How to complete this task:
Report, in full, each line of the material below in which the string "down" occurs.

[Opening Records for the task section]

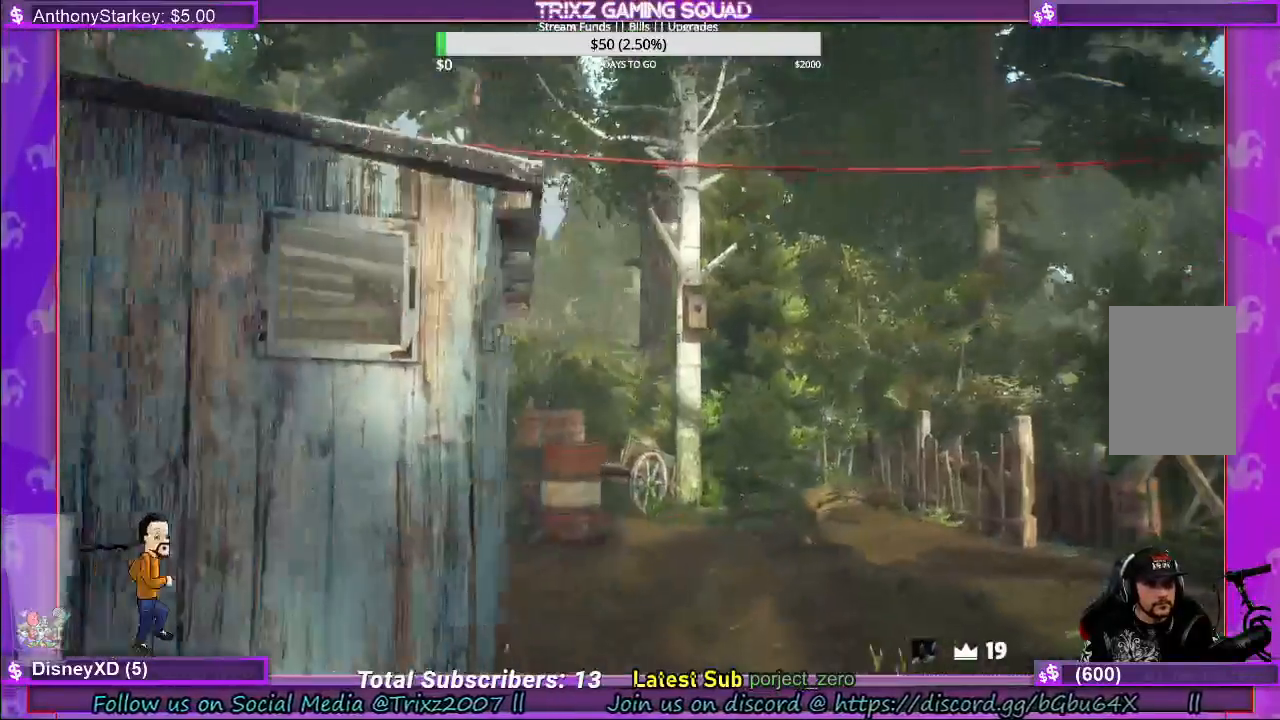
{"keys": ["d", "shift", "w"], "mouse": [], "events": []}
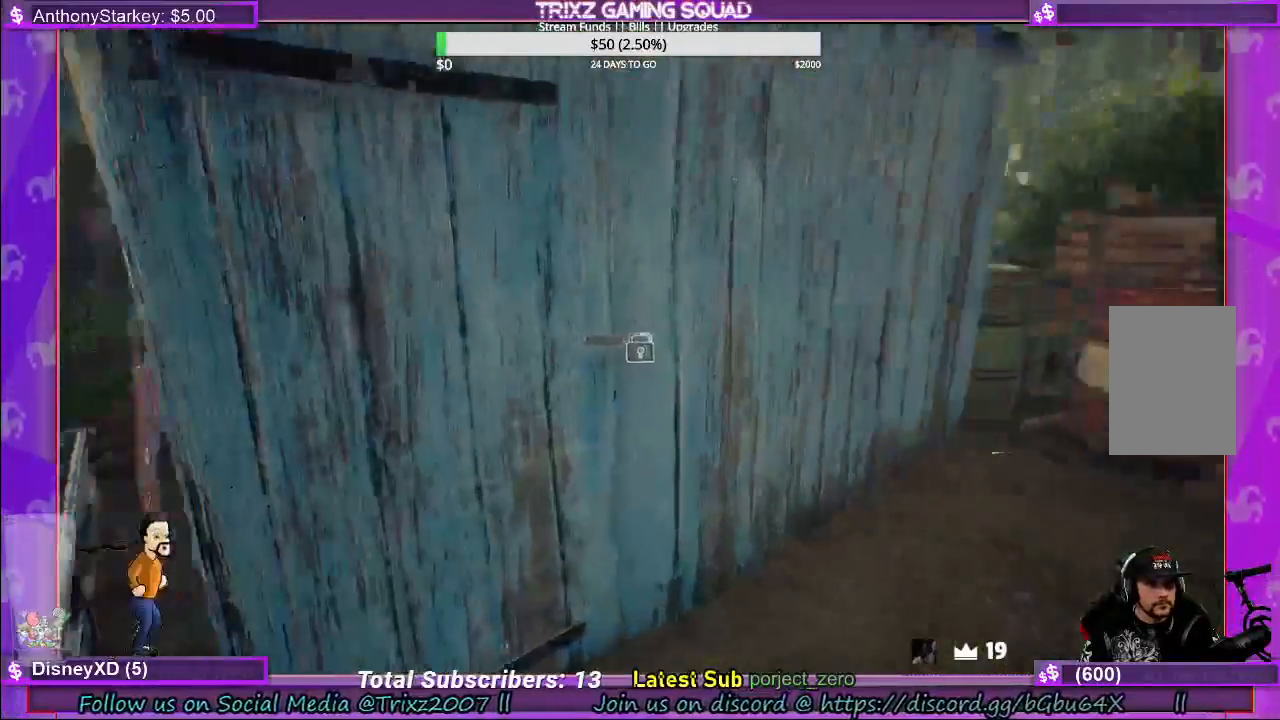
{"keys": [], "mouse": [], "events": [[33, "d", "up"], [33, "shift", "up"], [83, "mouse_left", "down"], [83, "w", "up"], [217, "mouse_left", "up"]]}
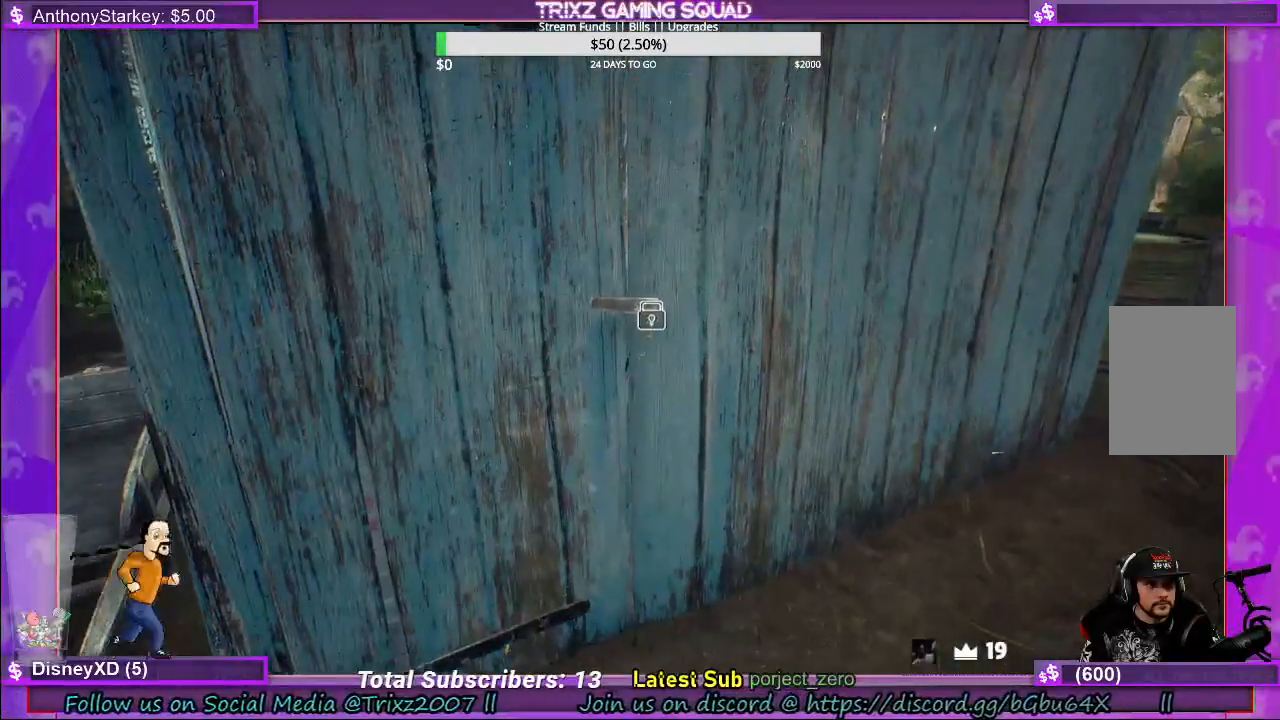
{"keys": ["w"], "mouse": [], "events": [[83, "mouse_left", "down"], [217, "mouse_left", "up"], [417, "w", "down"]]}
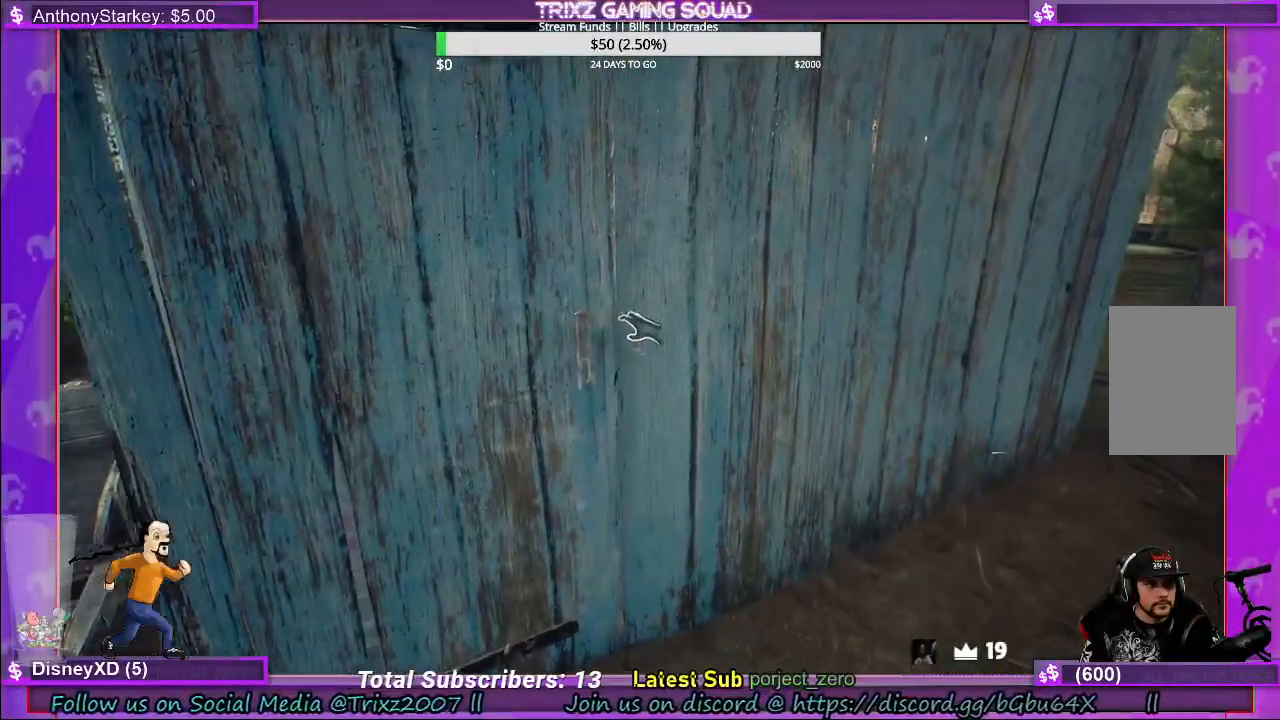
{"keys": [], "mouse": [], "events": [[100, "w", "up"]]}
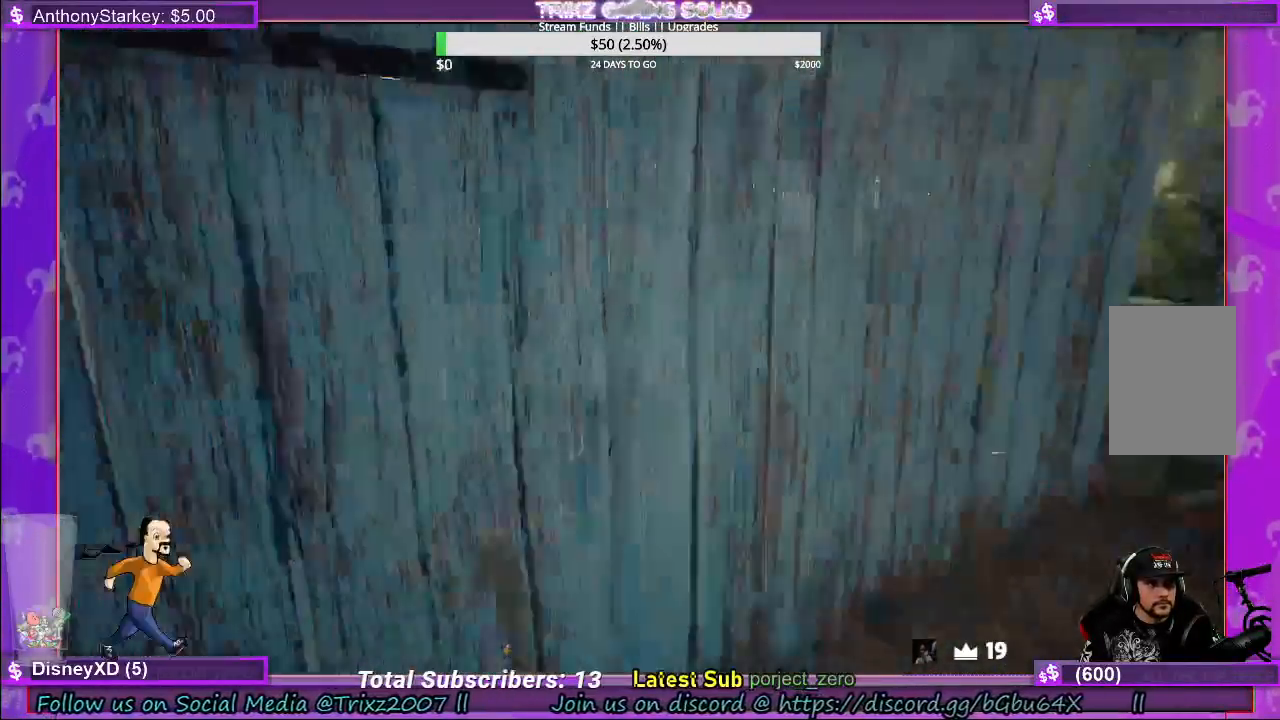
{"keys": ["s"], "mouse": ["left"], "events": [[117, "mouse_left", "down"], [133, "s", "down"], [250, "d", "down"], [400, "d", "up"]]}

[Closing Records for the task section]

Result of the task:
{"keys": [], "mouse": [], "events": [[33, "d", "up"], [33, "shift", "up"], [83, "mouse_left", "down"], [83, "w", "up"], [217, "mouse_left", "up"]]}
{"keys": ["w"], "mouse": [], "events": [[83, "mouse_left", "down"], [217, "mouse_left", "up"], [417, "w", "down"]]}
{"keys": ["s"], "mouse": ["left"], "events": [[117, "mouse_left", "down"], [133, "s", "down"], [250, "d", "down"], [400, "d", "up"]]}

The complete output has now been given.